In May 2020, SHI was awarded a prime contract for NASA SEWP V Category A&D, which allows all federal agencies to procure IT services, hardware, software, and a variety of speciality IT offerings.

In March 2020, SHI signed a multi-year Sourcewell contract that provides increased administrative efficiencies and competitive purchasing options to state and local government and K-12 and higher education institutions across the public sector agency spectrum.

==== 2019 ====
In February 2019, SHI signed a GSA IT Schedule 70 contract that allows all federal, state, and local entities to procure IT services, hardware, software, and a variety of speciality IT offerings.

==== 2018 ====
In November 2018, SHI was awarded a prime contract for DoD ESI Microsoft, which allows Department of Defense agencies, the intelligence community, the United States Coast Guard, and foreign military sales the ability to procure Microsoft-related products and offerings.

In November 2018, SHI won a spot on a 10-year, $3.17 billion blanket purchase agreement from the U.S. Navy to provide worldwide perpetual licenses and annual subscriptions for Microsoft-made software products to the Defense Department, intelligence community, and U.S. Coast Guard.

== Ownership ==
SHI is owned by billionaire co-founders and former spouses Thai Lee and Leo Koguan.
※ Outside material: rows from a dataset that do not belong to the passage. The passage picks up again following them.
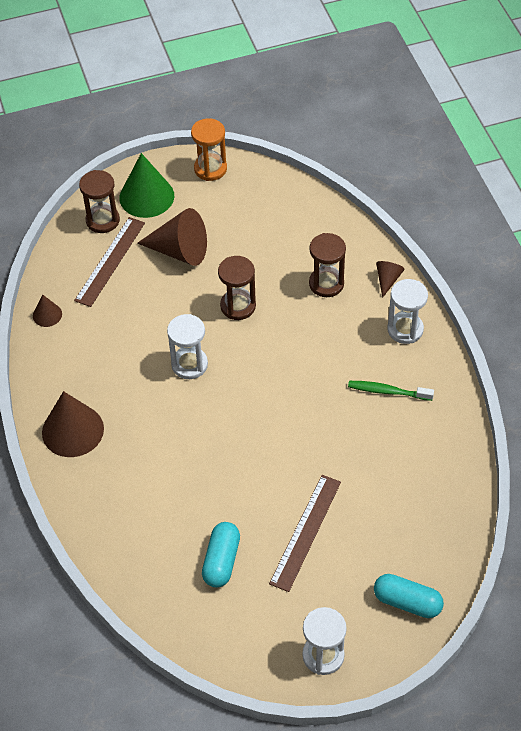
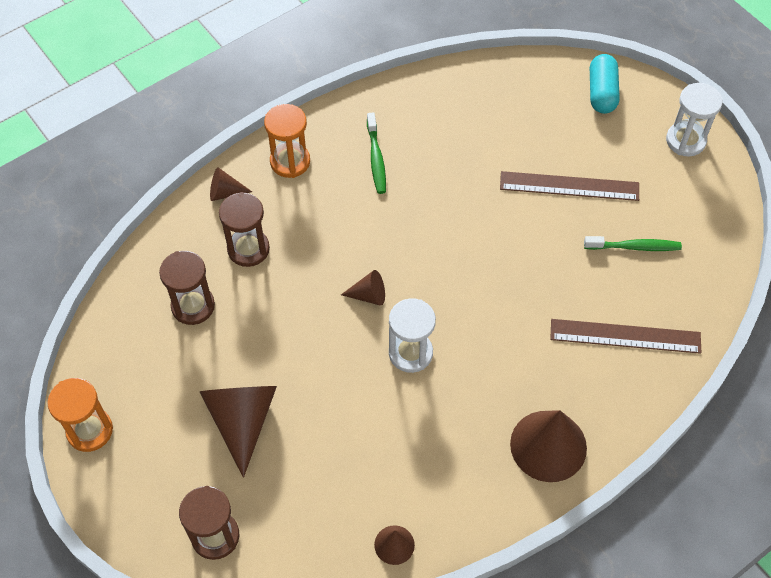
camera: 110 degrees left, 5 degrees up
brown ruler [74,217,145,307] -> brown ruler moved to [550,319,701,354]
green cone [119,153,174,218] -> none
turquoise capsule [202,522,240,587] -> green toothbrush [584,236,682,251]
brown hourglass [218,256,256,320] -> brown hourglass moved to [159,251,215,325]
white hourglass [387,279,428,344] -> orange hourglass [264,104,310,178]
none -> brown cone [341,270,385,306]

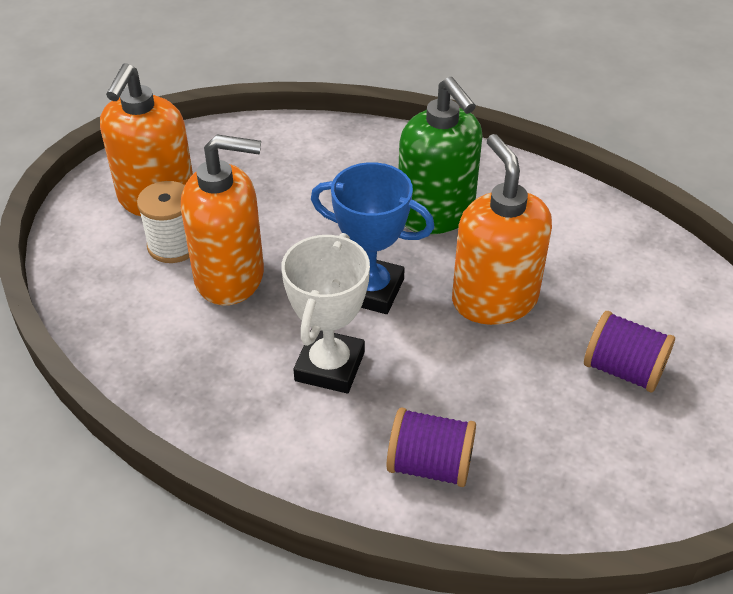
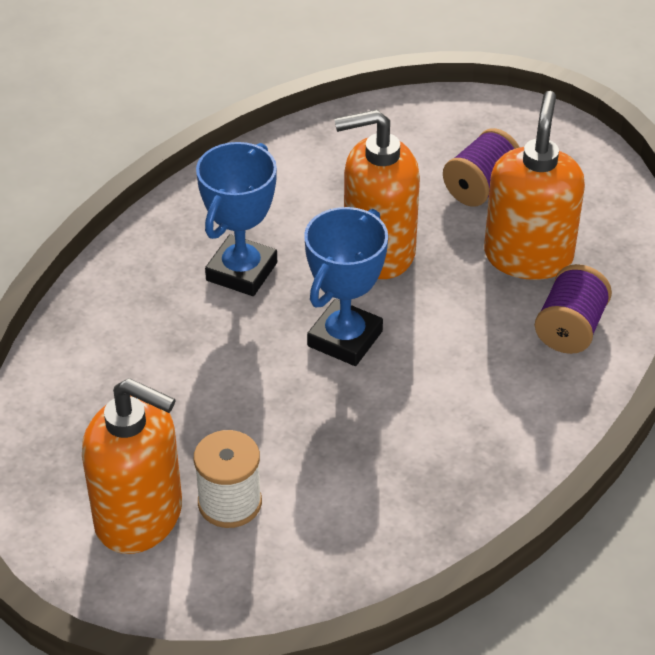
camera: 80 degrees left, 0 degrees up
orange soap dispenser [181,134,264,306] -> orange soap dispenser moved to [484,91,585,280]
white trophy [281,233,370,393] -> none
green soap dispenser [398,77,483,234] -> blue trophy [196,142,277,296]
Lee is the CEO and president of the company and KoGuan is the non-executive chairman; he is also Tesla, Inc.'s third largest private shareholder after Elon Musk and Larry Ellison.

SHI is the largest Minority- and Woman-Owned Business Enterprise (MWBE) in the U.S. In 2023, it was named one of America's Best Midsize Employers by Forbes. In 2020, it was included on Forbes' list of America's Best Employers for Women.